→ **INSTRUÇÕES DAS TAREFAS**:
A. Traduza para o inglês esta frase do trecho apresentado: “São 66 unidades produtoras em recuperação judicial, considerando as unidades em operação e aquelas inativas.”
B. Segundo o trecho apresentado, quantas usinas fecharam as portas no Brasil entre 2008 e 2013?
C. Quais anos são mencionados no trecho apresentado? Liste-os na ordem em que aparecem.

→ **TRECHO APRESENTADO**:
--------
Destaca, ainda, a importância estratégica da bioeletricidade: “O potencial de produção de eletricidade a partir do bagaço e da palha da cana-de-açúcar é estimado pela Empresa de Pesquisa Energética, entidade vinculada ao Ministério de Minas e Energia, em 22 GW médios até 2022. Isso equivale a quase cinco usinas de Belo Monte em produção de energia”.
A MAIOR CRISE DA HISTÓRIA DO SETOR
Para a UNICA, a perda de competitividade do etanol promoveu uma reversão no ciclo virtuoso de investimento e crescimento desta indústria, gerando uma crise sem precedentes. Desde a crise financeira mundial em 2008, até 2013, mais de 70 usinas já fecharam as portas no Brasil e, somente em 2014, na região Centro-Sul outras 12 unidades devem encerrar suas atividades. São 66 unidades produtoras em recuperação judicial, considerando as unidades em operação e aquelas inativas.
--------
→ **INFORMAÇÕES EXTRAÍDAS**:
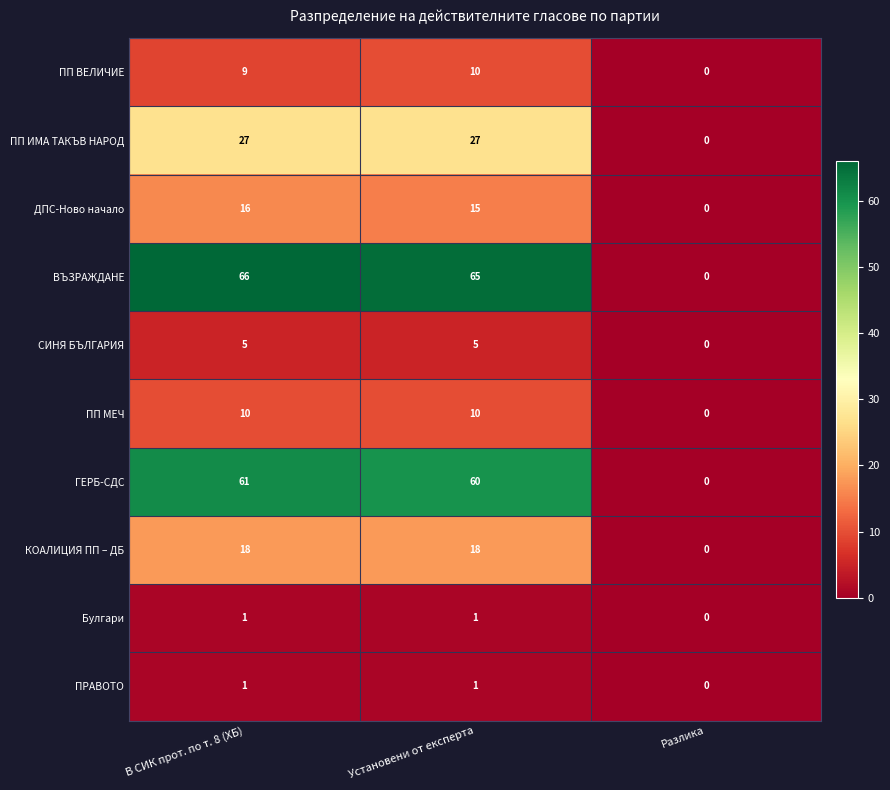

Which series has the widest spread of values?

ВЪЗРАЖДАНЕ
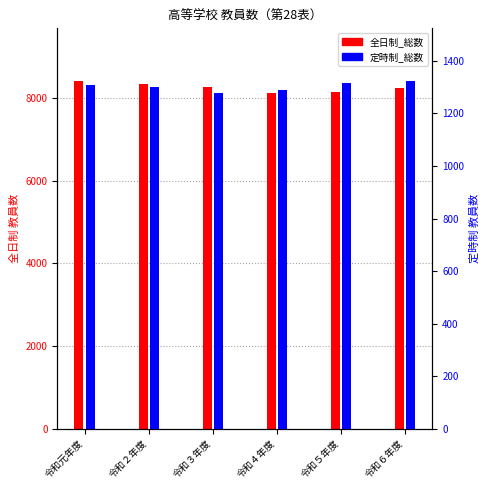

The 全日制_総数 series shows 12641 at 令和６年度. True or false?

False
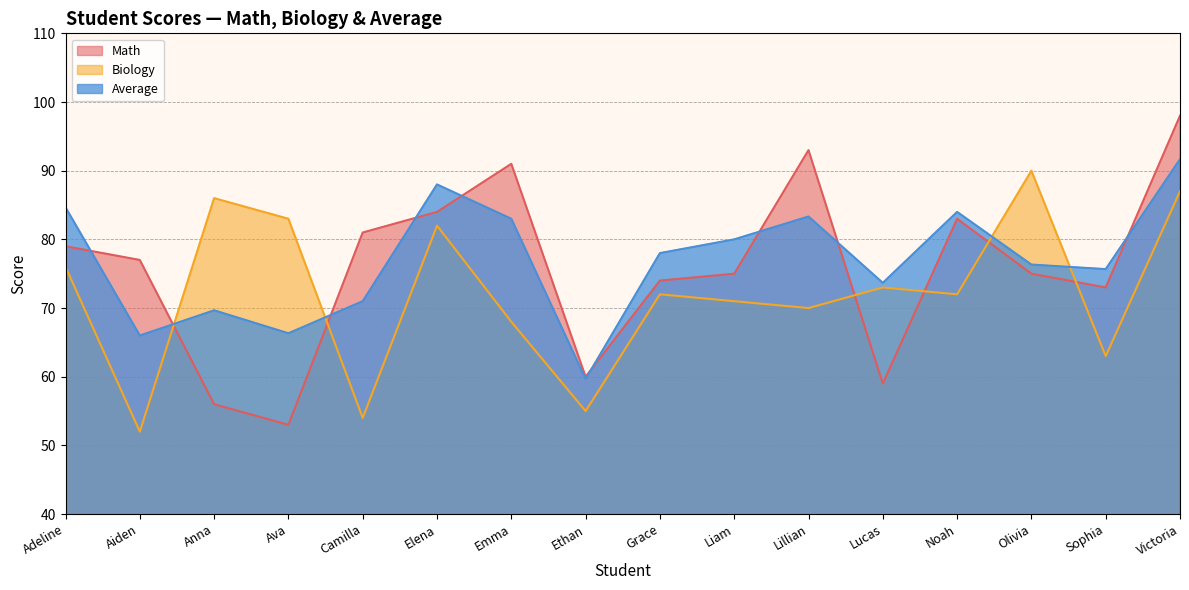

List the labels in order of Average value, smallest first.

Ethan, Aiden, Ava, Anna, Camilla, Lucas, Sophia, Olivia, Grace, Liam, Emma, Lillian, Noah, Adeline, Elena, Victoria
--------
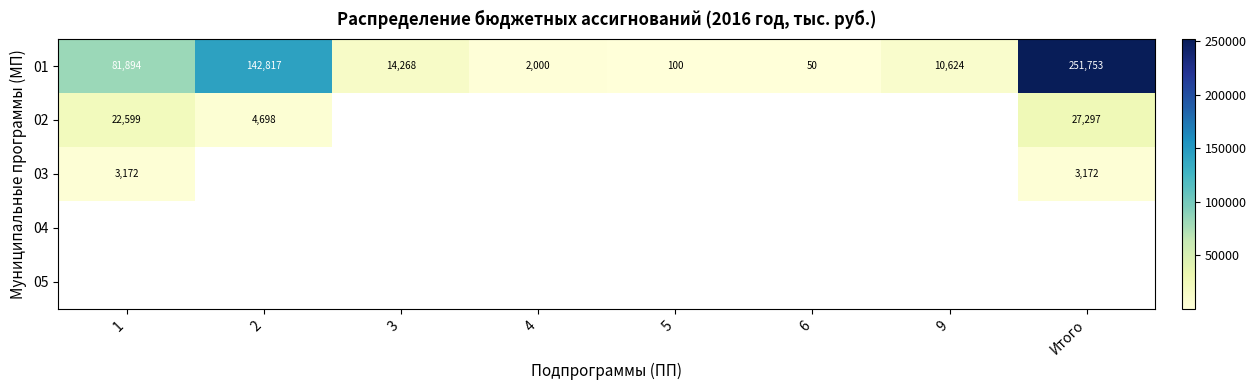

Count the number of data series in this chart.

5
--------
→ **RESPOSTAS ÀS TAREFAS**:
A. There are 66 production units under judicial reorganization, counting both the units in operation and the inactive ones.

B. Mais de 70 usinas.

C. 2022, 2008, 2013, 2014